Charities ‘failing to use tech to boost donations’

CAF’s latest survey of charity leaders reveals concerns that the sector is not effectively harnessing the power of technology to increase giving.

Joe Lepper | 8th Apr 19
Image shows charity fundraising box next to a laptop

Investing in technology is a top priority for almost nine out of ten charities, but too many are failing to use tech and digital innovations to boost donations, a survey has found.

The Charities Aid Foundation (CAF)’s Charity Landscape survey asked charity leaders key questions about the sector. This found that 87% have either already ensured IT investment is a priority or are planning to do so in the next 12 months. This is up on the findings of last year’s survey, where 83% had already or were planning to invest in IT.

The survey also found that 59% say their charity is using new technology and social media effectively, but only 29% believe charities are using tech effectively to increase giving.

Technology’s double-edged sword

Charity leaders also have mixed feelings about the benefits of new technology. While almost all who were surveyed said technology will help them innovate and find new ways to do good, nearly three quarters believe that technology will change the nature of the problems charities have to address.

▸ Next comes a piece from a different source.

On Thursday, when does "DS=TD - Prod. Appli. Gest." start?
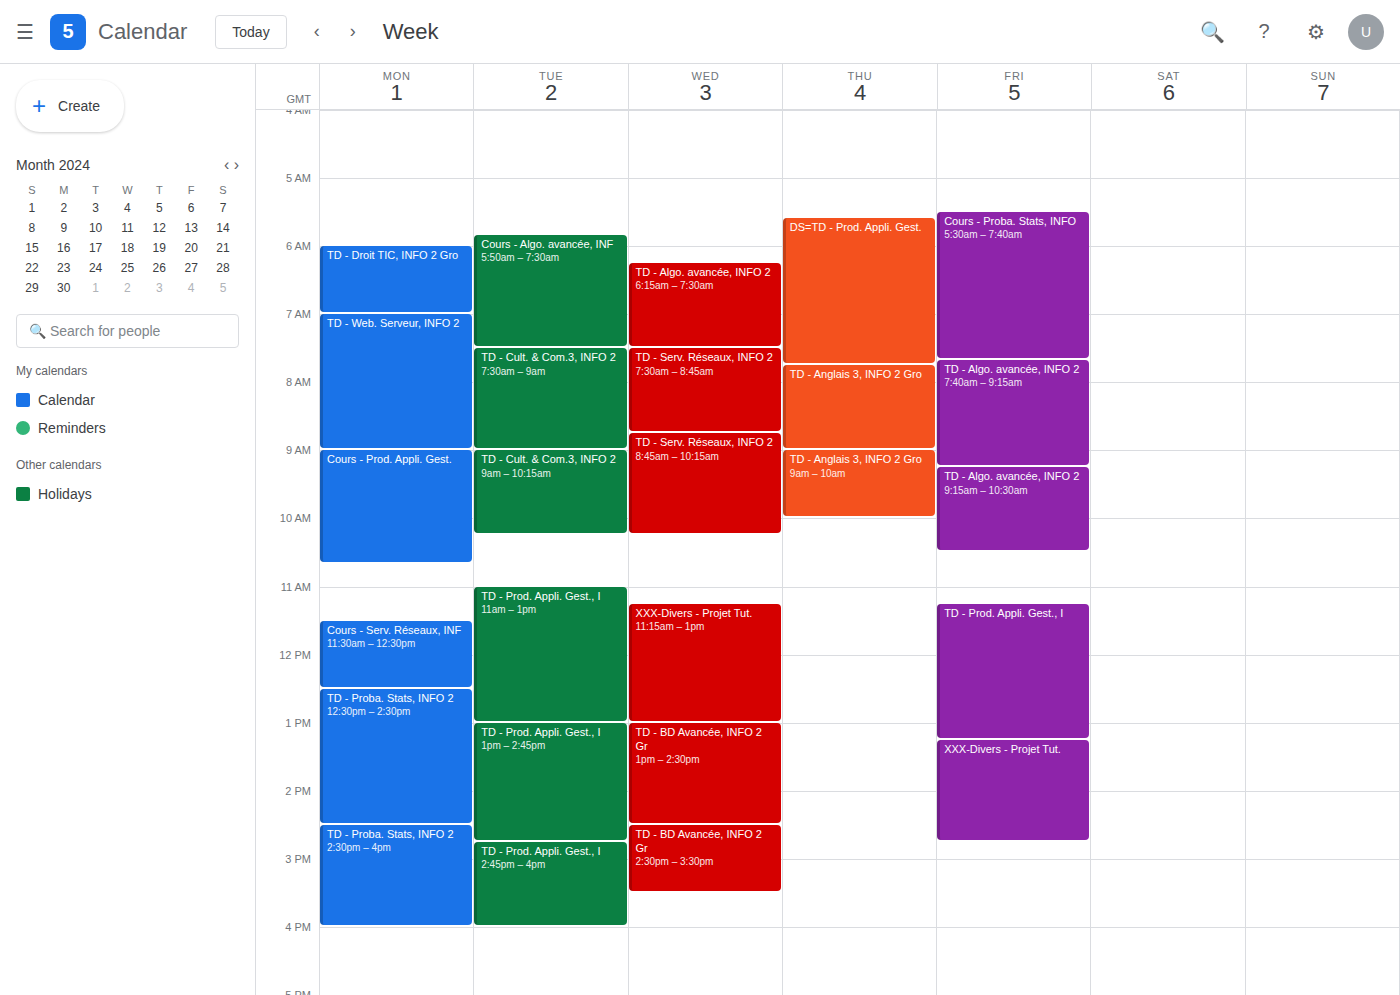
5:35 AMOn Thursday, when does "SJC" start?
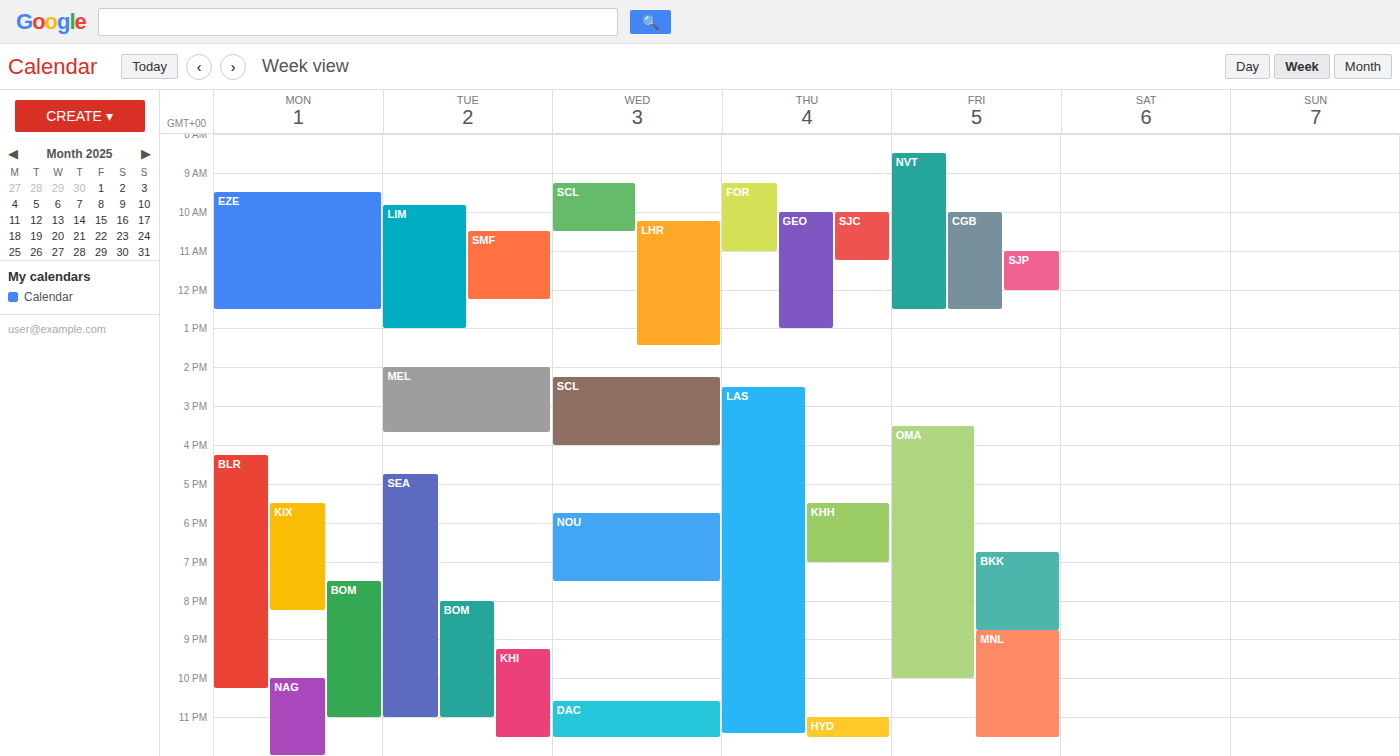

A strong social media presence is seen as important for almost all charity leaders surveyed, with 95% having already or are planning to increase their social media work.

However, only 45% said their charity has a strategy in place for dealing with technological change, which drops to 38% among small charities.

CAF is urging charities to ensure they are at the centre of technological change and embrace the role of tech in their organisations.

They should “seek out passionate employees and leaders to help demonstrate the potential for charities and those developing new technologies to work together,” states a CAF report into the Charity Landscape survey’s findings.

CAF also wants the government to ensure that chairities are brought into debates about the future of technology, in particular to ensure tech and digital is developed and implemented ethically.

Brexit another top concern

The Charity Landscape survey also found that Brexit is a major concern, with most charity leaders believing it will have a negative effect on their organisation and beneficiaries.

Funding is another worry, with generating income a top challenge for 59% of charity leaders.

“All organisations are operating in a difficult political and social landscape at the moment; the charity sector is no exception to this,” said Susan Pinkney, CAF Head of Research.

“Charity leaders have spoken with a united and clear voice, emphasising several key points. They are fearful of the impact that Brexit will have, for example on staff retention and the ongoing funding that allows them to provide services for those who need them.”

“Despite this, there are reasons to be optimistic. 87% of charity leaders are investing in technological innovation in order to meet the evolving needs of their beneficiaries, reflecting a strong desire to plan ahead for the future.”